Advancing NAMs for Risk Assessment: Perspectives from SOT 2025
By Breanne Kincaid | April 17th, 2025
In March, I was fortunate to attend the Society of Toxicology’s annual meeting in Orlando, Florida, where experts in toxicology for risk assessment presented updates and overviews about the use of New Approach Methodologies (NAMs) in human health risk assessment.
NAMs are scientific models and test strategies that reduce reliance on animal data and enable human-relevant investigations of toxicity. They can include a variety of technologies: in vitro models (ranging from single cell types or complex microphysiological systems (MPS) that recapitulate tissue structure and functionality), computational models (activity and hazard prediction), transcriptomics methodologies (assessing all RNA molecules (gene transcripts) produced in a cell or tissue at a given time to understand which genes are active and how they respond to different conditions, such as a chemical exposure).
As regulatory agencies, in particular the U.S. Environmental Protection Agency (EPA), increasingly recognize the value of integrating NAMs, researchers, and stakeholders are beginning to integrate these technologies into their risk assessments efforts. These efforts were especially apparent in the conference session, “Evolution of Human Health Risk Assessment: New Science and Approaches That Are Ready for Prime Time.”
Matthew Gagne provided an international perspective of Health Canada’s approach to applying in vitro and in silico methods for chemical prioritization and screening through the agency’s computational toolkit, HAWPr. This platform integrates diverse data streams—including international regulatory records, in vitro assay results from EPA ToxCast, and predictive inputs from the OECD QSAR Toolbox—to automate risk assessment efforts. By leveraging expert rules and establishing a data hierarchy (in vivo > in vitro > in silico), the toolkit not only flags hazard indicators but also assigns confidence levels to predictions. Notably, the incorporation of IRAP (Identification of Risk Assessment Priorities) enables a systematic approach to hazard classification across endpoints such as carcinogenicity, mutagenicity, developmental toxicity, reproductive toxicity, repeat dose toxicity, and endocrine disruption.

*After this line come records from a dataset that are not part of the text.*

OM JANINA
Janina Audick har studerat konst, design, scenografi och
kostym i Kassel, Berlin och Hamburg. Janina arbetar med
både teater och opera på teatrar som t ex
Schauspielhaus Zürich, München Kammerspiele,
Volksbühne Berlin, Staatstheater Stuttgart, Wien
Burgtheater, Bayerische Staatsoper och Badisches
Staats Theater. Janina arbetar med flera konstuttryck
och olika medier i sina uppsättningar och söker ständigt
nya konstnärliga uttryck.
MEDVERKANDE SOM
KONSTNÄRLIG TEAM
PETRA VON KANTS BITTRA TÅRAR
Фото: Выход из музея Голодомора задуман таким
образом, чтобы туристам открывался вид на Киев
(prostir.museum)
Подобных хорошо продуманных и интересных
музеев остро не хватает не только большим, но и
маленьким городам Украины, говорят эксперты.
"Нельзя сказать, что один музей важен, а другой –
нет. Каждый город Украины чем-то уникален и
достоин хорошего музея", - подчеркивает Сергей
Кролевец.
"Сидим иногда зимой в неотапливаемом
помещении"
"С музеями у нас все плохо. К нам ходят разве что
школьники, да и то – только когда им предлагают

By instituting strict filtering criteria—such as adopting the U.S. National Toxicology Program (NTP) Integrated Chemical Environment (ICE) platform flags to eliminate spurious response curves and aligning assay provider, cell type, and cytotoxicity thresholds—the approach ensures that only robust in vitro signals are carried forward. This enhancement ultimately strengthens the predictive capacity of risk assessments.

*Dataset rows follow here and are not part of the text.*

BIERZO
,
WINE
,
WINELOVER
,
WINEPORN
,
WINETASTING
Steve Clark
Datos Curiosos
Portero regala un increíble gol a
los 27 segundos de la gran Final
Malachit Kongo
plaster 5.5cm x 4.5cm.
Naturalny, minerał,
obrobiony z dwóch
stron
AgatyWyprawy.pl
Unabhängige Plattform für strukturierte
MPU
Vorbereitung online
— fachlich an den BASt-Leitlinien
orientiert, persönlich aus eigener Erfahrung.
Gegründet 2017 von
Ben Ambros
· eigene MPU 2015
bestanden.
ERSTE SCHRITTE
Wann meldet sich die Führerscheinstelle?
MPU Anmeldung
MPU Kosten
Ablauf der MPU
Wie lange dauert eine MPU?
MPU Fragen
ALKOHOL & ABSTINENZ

In parallel, developments in in vitro transcriptomics were highlighted as a promising strategy for establishing transcriptomic points of departure (tPODs) – the lowest dose of a chemical that causes an observable adverse effect, based on gene transcript data – by mapping gene transcripts to known adverse outcome pathways (AOPs) – the cellular and molecular events that culminate in an observable negative health effect. The tPOD is used as a starting point to determine safe exposure levels for humans. Impressively, results from the tPOD approach closely replicated the existing POD for numerous chemicals that had been set using combinations of animal and in vitro data. Such methods are not only invaluable for reducing animal use in toxicity testing but also offer insights into mechanistic underpinnings of toxicity.
Alison Harrill introduced EPA’s Transcriptomic Assessment Product (ETAP), further highlighting the value of transcriptomics approaches. ETAP provides a workflow for using transcriptomic data from short-term animal studies to generate a tPOD and reference dose (RfD), which is an estimate of daily exposure that is unlikely to introduce an appreciable risk of adverse effects over a lifetime, for chemicals lacking toxicity or human epidemiological data for health risk assessments.
Kamin Johnson of Corteva Agriscience further solidified the practical application of these methodologies by discussing how gene expression data from medium-term exposure studies can be used to derive molecular PODs that inform chronic risk assessments for agrochemicals. Through a detailed case study on the pesticide halauxifen-methyl, Johnson illustrated how gene expression endpoints tied to a known AOP can serve as sensitive biomarkers to define a protective POD. This approach not only streamlines regulatory decision-making for new agrochemicals but also underscores the importance of mechanistic data in hazard evaluation.
Together, these presentations illustrate a clear shift towards integrated, mechanistically informed risk assessment strategies that reduce the number of animals required to generate toxicity data—paving the way for regulatory frameworks that are both scientifically robust and economically sustainable.
The views expressed do not necessarily reflect the official policy or position of Johns Hopkins University or Johns Hopkins Bloomberg School of Public Health.